Recensie: Hans van der Heijde – De Republyk
Hup Heerenveen
Wat jammer dat je na zo’n tweehonderd bladzijden van een boek gelezen te hebben (en er nog minstens tweehonderd hebt te gaan) al tot de conclusie moet komen dat er niks aan is, aan dat hele boek. De Republyk van Hans van der Heijde is gestoeld op een geinig idee, vooruit, maar dat wordt niet uitgewerkt tot een overtuigende, meeslepende roman.
Het idee: Friesland roept de onafhankelijkheid uit. De provincie scheidt zich af van het Koninkrijk der Nederlanden, de Vrije Friese Republiek is een feit. Niet verkiezingen, maar lotingen geven uitdrukking aan het democratisch gehalte van de nieuwe staat.
Een aardig uitgangspunt voor een roman, enigszins in de trant van: als…, dan. Als Hitler de oorlog had gewonnen, dan… Als Fortuyn niet was vermoord, dan…
In dit geval slaat de vlam in de pan nadat Ajax-hooligans in Friesland verwoestingen aanrichtten na een verloren duel tegen Heerenveen. Let wel: de Friezen speelden tegen het tweede team van Ajax, een door de schrijver ingebrachte noviteit die hij benadrukt met een ‘(!)’.
Hij heeft deze kunstgreep nodig om Ajax en Heerenveen in het eindduel om de KNVB-beker nóg een keer tegen elkaar te laten uitkomen. Uiteraard revancheert Friesland zich. Fans van Ajax worden vernederd, mishandeld en naakt de provincie uitgejaagd en de spelers moet zich voor rust al een achterstand van 7-0 laten welgevallen. Daar laten ze het bij: met de staart tussen de benen slaan ze op de vlucht.
Nationalistische gevoelens laaien hoog op. In Leeuwarden wordt de Vrije Friese Republiek uitgeroepen. Tja, waarom ook niet. Ze hebben immers ook hun eigen taal. Friesland: altijd uitgebuit geweest door de Nederlandse staat die zich omgekeerd nooit iets gelegen heeft laten liggen aan het Friese erfgoed. Dat vinden de Friezen tenminste.
Een zekere Sybe Sybesma, oud-leraar klassieke talen, vrijetijdsdichter, amateurschaker en liefhebber van oude jenever, belandt al dan niet toevallig op de voorzittersstoel van de grondwetgevende vergadering. Hij laat zich de rol van leider van de staat in wording aanmeten. Uit zijn koker komt het lotingsysteem dat elke volwassen Fries de kans biedt om mee te praten over de inrichting van het nieuwe staatsbestel. Ideetje uit het oude Athene.
Hier begint het boek al te wringen. Het is goed voorstelbaar dat een gegeven als dit een prachtige satirische roman zou opleveren, maar die kans voor open doel laat Van der Heijde liggen. In plaats daarvan voert hij de lezer steeds dieper in het raderwerk van de lotingsdemocratie. We krijgen van burgerraden en staatscommissies tot in detail te horen hoe ze werken, zodat er passages zijn die zich laten lezen als de droogste berichten uit de Staatscourant (†).
• • • • •
• **Wat je moet doen**:
A: Beantwoord met behulp van de recensie:
(i) Tegen welk team van Ajax speelde Heerenveen het duel waarna de hooligans verwoestingen aanrichtten?
(ii) In welke stad wordt de Vrije Friese Republiek uitgeroepen?
(iii) Welk vak gaf Sybe Sybesma vroeger?
B: Schrijf een volgend stuk van de recensie over De Republyk, dat aansluit op de laatste zin.
De items hebben niets met de recensie te maken.
• • • • •
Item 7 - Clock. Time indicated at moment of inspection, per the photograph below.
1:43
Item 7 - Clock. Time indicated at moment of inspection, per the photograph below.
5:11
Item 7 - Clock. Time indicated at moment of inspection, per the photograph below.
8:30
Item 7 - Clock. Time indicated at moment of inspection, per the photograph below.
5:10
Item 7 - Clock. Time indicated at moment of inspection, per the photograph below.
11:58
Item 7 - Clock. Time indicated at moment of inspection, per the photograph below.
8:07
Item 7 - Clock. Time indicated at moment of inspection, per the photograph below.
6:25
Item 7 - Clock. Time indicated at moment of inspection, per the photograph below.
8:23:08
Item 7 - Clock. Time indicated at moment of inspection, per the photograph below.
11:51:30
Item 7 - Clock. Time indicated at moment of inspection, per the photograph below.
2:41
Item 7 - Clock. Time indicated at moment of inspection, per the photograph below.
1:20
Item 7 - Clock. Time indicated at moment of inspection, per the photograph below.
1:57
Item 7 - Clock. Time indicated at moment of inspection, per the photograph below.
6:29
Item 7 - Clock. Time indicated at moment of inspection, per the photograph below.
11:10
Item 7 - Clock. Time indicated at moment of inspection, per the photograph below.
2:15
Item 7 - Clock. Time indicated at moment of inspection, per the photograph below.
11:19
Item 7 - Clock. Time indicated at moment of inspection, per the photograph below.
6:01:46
• • • • •
• **Antwoorden per opdracht**:
A:
(i) Tegen het tweede team van Ajax.
(ii) In Leeuwarden.
(iii) Klassieke talen.

B:
Dat de Vrije Friese Republiek ook onfrisse sentimenten losmaakt, laat zich raden. Als de ultranationalistische Friese Beweging (aanhangers dragen zwarte armbanden met witte letters ‘FB’) zich meester maakt van de jonge republiek, begint een waar terreurbewind. Republikeinen overwegen zelfs om de Nederlandse regering te hulp te roepen.
Ja, dezelfde Nederlandse regering die de onafhankelijkheidsverklaring door Friesland onverschillig heeft laten passeren. Wel laten minister-president Kopsekant (= Balkenende, haha) en de ministers Middelmaat (= Middelkoop, haha) en Thor (= Donner, haha) zich chanteren om in ruil voor de op de vliegbasis Leeuwarden gestationeerde straaljagers en de doorvoer van aardgas de miljoenen te betalen die de Vrije Friese Republiek nodig heeft voor de salarissen van zijn ambtenaren – zo onafhankelijk is die republiek dus ook weer niet.
Het grootste manco van dit boek is dat het niet in evenwicht is. Het verhaal wordt verteld door een ik-figuur van wie we bijna niets te weten komen. Van bijfiguren daarentegen wordt de hele doopceel gelicht zonder dat dit relevant is. Tussen alle staatkundige informatie is er ineens een romantisch intermezzo en ook verplaatsen we ons naar de Verenigde Staten en Venetië.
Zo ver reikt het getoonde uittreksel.